Re-Analysis of Study 3

Show Code
np.random.seed(189123789)  # Seed for reproducibility
sns.set_style("ticks")
sns.set_context("talk")
_, ax = plt.subplots(1, 1, figsize=(6.38, 5))
pal = sns.color_palette()
nboots = 5000
filename = "Data_S3.csv"
title = ""

data = pd.read_csv(f"Original Data/{filename}")
data["response"] = data.response.map(
    {
        "Strongly Reject": -2,
        "Weakly Reject": -1,
        "Weakly Accept": 1,
        "Strongly Accept": 2,
    }
)
data["condition"] = data.condition.map(
    {"Gains 20-Losses 40": 0, "Gains 40-Losses 20": 2, "Gains 40-Losses 40": 1}
)
data["pair"] = data.apply(lambda x: f"{x.gain:.0f}-{x.loss:.0f}", axis=1)
data["is_common"] = data.pair.map(dict_common_s3)
n_parts = data["sub"].shape[0] / 256
data["sub_id"] = np.repeat(np.arange(n_parts), 256)
chosen = [False] * (576 - 36) + [True] * 36
data["is_randomly_chosen"] = data.groupby("sub_id").pair.transform(
    lambda x: np.random.choice(chosen, 256, replace=False)
)
data_common = data[data.is_common]
data_random = data[data.is_randomly_chosen]

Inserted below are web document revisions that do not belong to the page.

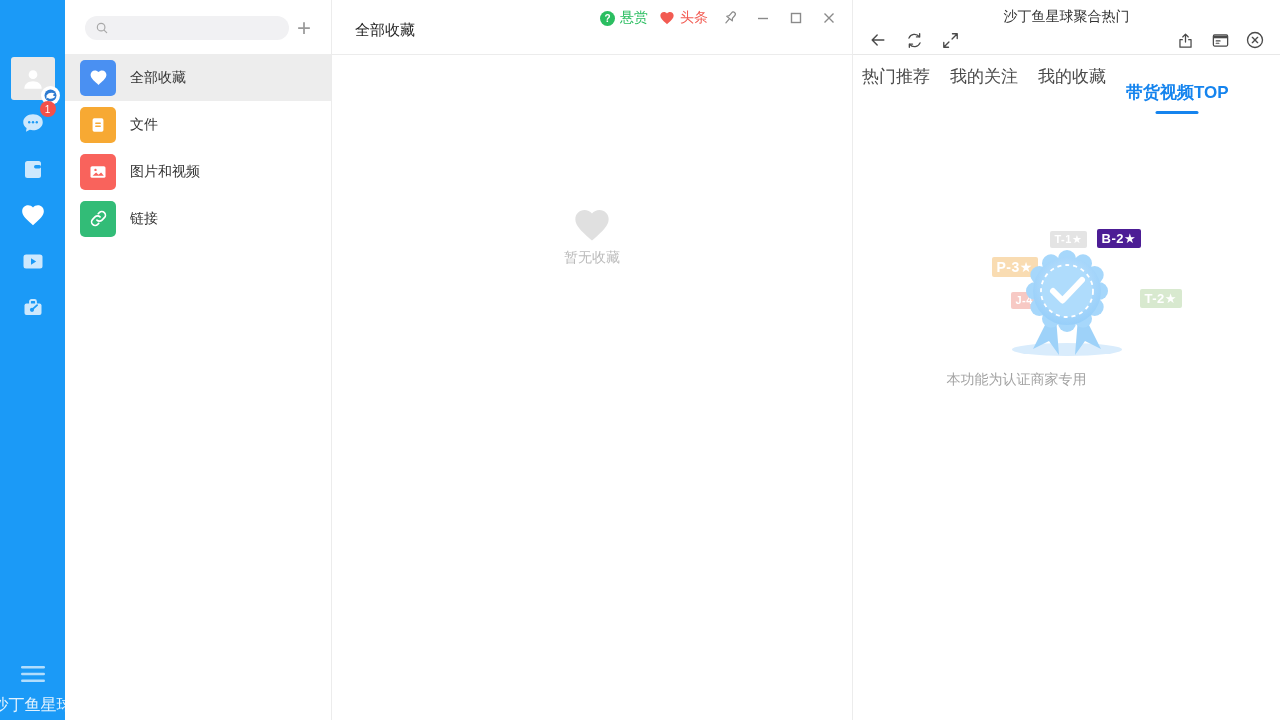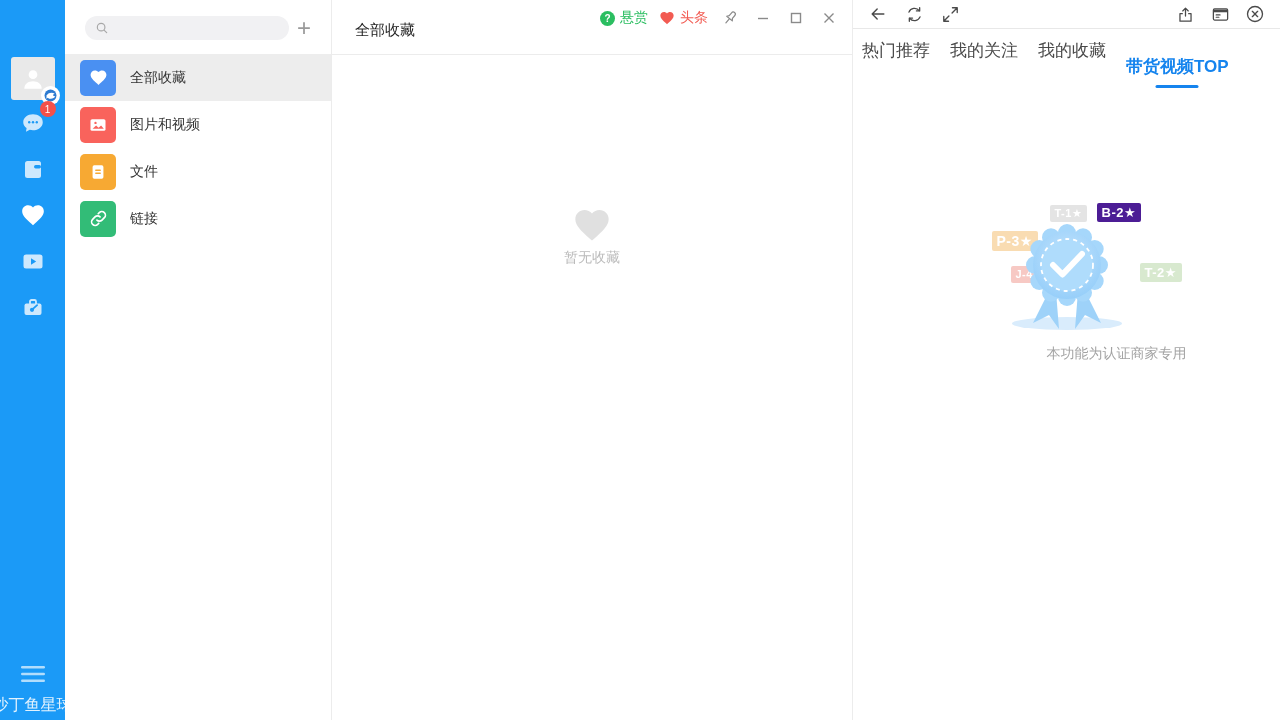--- a/index.html
+++ b/index.html
@@ -57,21 +57,21 @@
   .panel-body { flex:1; position:relative; }
   .illus { position:absolute; top:125px; left:50%; margin-left:-120px; width:240px; height:165px; }
   .medal-svg { position:absolute; left:60px; top:14px; z-index:2; }
   .medal-shadow { position:absolute; left:65px; top:118px; width:110px; height:13px; border-radius:50%; background:#D9ECFC; z-index:0; }
   .tag { position:absolute; font-size:11px; font-weight:bold; color:#fff; padding:2px 5px; border-radius:2px; z-index:1; letter-spacing:.5px; white-space:nowrap; }
   .tag.t1 { left:103px; top:6px;  background:#E4E4E4; }
   .tag.b2 { left:150px; top:4px; background:#4c1d95; font-size:13px; }
   .tag.p3 { left:45px;  top:32px; background:#F9DCB2; font-size:14px; }
   .tag.j4 { left:64px;  top:67px; background:#F7C9C4; }
   .tag.t2 { left:153px; top:64px; background:#D8E9CF; font-size:13px;margin-left:40px; }
-  .caption { position:absolute; top:146px; left:0; width:100%; text-align:right; font-size:14px; color:#A3A3A3; }
+  .caption { position:absolute; top:146px; left:0; width:100%; text-align:left; font-size:14px; color:#A3A3A3; }
 </style>
 </head>
 <body>
 
 <div class="app">
 
   <aside class="rail">
     <div class="avatar">
       <svg width="26" height="26" viewBox="0 0 24 24">
           <circle cx="12" cy="8" r="4" fill="#fff"></circle>
@@ -150,38 +150,38 @@
     <div class="clist">
       <div class="clist-item selected">
         <span class="sq blue">
           <svg width="19" height="19" viewBox="0 0 24 24">
               <path d="M12 21.35l-1.45-1.32C5.4 15.36 2 12.28 2 8.5 2 5.42 4.42 3 7.5 3c1.74 0 3.41.81 4.5 2.09C13.09 3.81 14.76 3 16.5 3 19.58 3 22 5.42 22 8.5c0 3.78-3.4 6.86-8.55 11.54L12 21.35z" fill="#fff"></path>
             </svg>
         </span>
         <span class="clist-label">全部收藏</span>
       </div>
       <div class="clist-item">
+        <span class="sq orange">
+          <svg width="20" height="20" viewBox="0 0 24 24">
+              <rect x="5.5" y="4" width="13" height="16" rx="2" fill="#fff"></rect>
+              <rect x="8.5" y="9" width="7" height="1.8" rx=".9" fill="#F7A933"></rect>
+              <rect x="8.5" y="12.5" width="7" height="1.8" rx=".9" fill="#F7A933"></rect>
+            </svg>
+        </span>
+        <span class="clist-label">文件</span>
+      </div>
+      <div class="clist-item">
         <span class="sq red">
           <svg width="20" height="20" viewBox="0 0 24 24">
               <rect x="3" y="5" width="18" height="14" rx="2" fill="#fff"></rect>
               <circle cx="9" cy="9.5" r="1.4" fill="#F9635C"></circle>
               <path d="M5.5 16.5l4.2-4 3 2.8 3-2.6 3.3 3.8z" fill="#F9635C"></path>
             </svg>
         </span>
         <span class="clist-label">图片和视频</span>
-      </div>
-      <div class="clist-item">
-        <span class="sq orange">
-          <svg width="20" height="20" viewBox="0 0 24 24">
-              <rect x="5.5" y="4" width="13" height="16" rx="2" fill="#fff"></rect>
-              <rect x="8.5" y="9" width="7" height="1.8" rx=".9" fill="#F7A933"></rect>
-              <rect x="8.5" y="12.5" width="7" height="1.8" rx=".9" fill="#F7A933"></rect>
-            </svg>
-        </span>
-        <span class="clist-label">文件</span>
       </div>
       <div class="clist-item">
         <span class="sq green">
           <svg width="19" height="19" viewBox="0 0 24 24" fill="none" stroke="#fff" stroke-width="2.1" stroke-linecap="round">
               <path d="M10 14a4.5 4.5 0 0 0 6.4 0l3-3a4.5 4.5 0 0 0-6.4-6.4L11.6 6"></path>
               <path d="M14 10a4.5 4.5 0 0 0-6.4 0l-3 3a4.5 4.5 0 0 0 6.4 6.4l1.4-1.4"></path>
             </svg>
         </span>
         <span class="clist-label">链接</span>
       </div>
@@ -229,20 +229,23 @@
     </div>
     <div class="empty-state">
       <svg width="44" height="40" viewBox="0 0 24 24">
           <path d="M12 21.35l-1.45-1.32C5.4 15.36 2 12.28 2 8.5 2 5.42 4.42 3 7.5 3c1.74 0 3.41.81 4.5 2.09C13.09 3.81 14.76 3 16.5 3 19.58 3 22 5.42 22 8.5c0 3.78-3.4 6.86-8.55 11.54L12 21.35z" fill="#E0E0E0"></path>
         </svg>
       <div class="empty-txt">暂无收藏</div>
     </div>
   </main>
 
   <section class="panel">
+    <div class="panel-titlebar">
+      <span class="panel-title">沙丁鱼星球聚合热门</span>
+    </div>
     <div class="panel-toolbar">
       <div class="tool-left">
         <div class="tool-btn">
           <svg width="20" height="20" viewBox="0 0 24 24" fill="none" stroke="#4A4A4A" stroke-width="1.7" stroke-linecap="round" stroke-linejoin="round">
               <path d="M19 12H5M11 6l-6 6 6 6"></path>
             </svg>
         </div>
         <div class="tool-btn">
           <svg width="19" height="19" viewBox="0 0 24 24" fill="none" stroke="#4A4A4A" stroke-width="1.7" stroke-linecap="round">
               <path d="M5 9a7.5 7.5 0 0 1 13-1.8"></path>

datasets = [data, data_random, data_common]
labels = ["All Lotteries", "Random Subset", "Common Lotteries"]
markers = ["o", "s", "D"]
xpos = [np.arange(0, 3, 1) - 0.1, np.arange(0, 3, 1), np.arange(0, 3, 1) + 0.1]


sns.set_context("talk")
for d, l, m, x, c in zip(datasets, labels, markers, xpos, pal):
    try:
        lambd = np.load(
            f"Buffer/Saved Lambdas/Lambda - {l} - {filename} - Clustered.npy"
        )
        blambd = np.load(
            f"Buffer/Saved Lambdas/BootLambdas - {l} - {filename} - Clustered.npy"
        )
    except FileNotFoundError:
        lambd, blambd = bootstrap_lambda_between_s3_clustered(d, nboots)
        np.save(
            f"Buffer/Saved Lambdas/Lambda - {l} - {filename} - Clustered.npy", lambd
        )
        np.save(
            f"Buffer/Saved Lambdas/BootLambdas - {l} - {filename} - Clustered.npy",
            blambd,
        )
    ax.scatter(x, lambd, label=l, marker=m)
    llci, ulci = np.abs(lambd - np.percentile(blambd, [2.5, 97.5], axis=0))
    ax.errorbar(x, lambd, [llci, ulci], color=c, alpha=1, fmt="none", lw=2)

ax.axhline(1, lw=0.6, color="black")
sns.despine(ax=ax)
ax.set_title(title)
ax.set_xticks([0, 1, 2])
ax.set_ylabel(r"$\lambda = \frac{-\beta_{L}}{\beta_{G}}$", size=12)
ax.set_xticklabels(["20G-40L", "40G-40L", "40G-20L"])
ax.legend(title="", frameon=False, loc=2)
plt.tight_layout()
plt.savefig("Figures/Figure 5.png", dpi=100);

In table form:

Show Code
lambdas = []
for filename, ax, title in zip(["Data_S3.csv"], axes, ["S3"]):
    for d, l, x, c in zip(datasets, labels, xpos, pal):
        lambd = np.load(
            f"Buffer/Saved Lambdas/Lambda - {l} - {filename} - Clustered.npy"
        )
        lambdas.append(lambd)
df_lambdas = pd.DataFrame(lambdas)
df_lambdas.columns = ["20G - 40L", "40G - 40L", "40G - 20L"]
df_lambdas["Subset"] = np.tile(
    ["All Lotteries", "Random Subset", "Common Lotteries"], 1
)
df_lambdas.set_index(["Subset"])
20G - 40L 40G - 40L 40G - 20L
Subset
All Lotteries 0.735418 1.244776 1.859524
Random Subset 0.653839 1.154495 2.241193
Common Lotteries 0.887531 1.306122 1.123239

Study 3 also shows limited evidence that decision by sampling is a driver of loss aversion: while their model would have predicted the "40G - 40L" and "40G - 20L" to be different, they seem to be identical when considering the common lotteries.